[Difference listings]
************

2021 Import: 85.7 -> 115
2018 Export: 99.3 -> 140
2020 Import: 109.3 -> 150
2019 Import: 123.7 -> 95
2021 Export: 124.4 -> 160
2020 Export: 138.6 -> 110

************

_EXERCISE_:
Would you repeat each line above exactly as it stands?

_REPLY_:
2021 Import: 85.7 -> 115
2018 Export: 99.3 -> 140
2020 Import: 109.3 -> 150
2019 Import: 123.7 -> 95
2021 Export: 124.4 -> 160
2020 Export: 138.6 -> 110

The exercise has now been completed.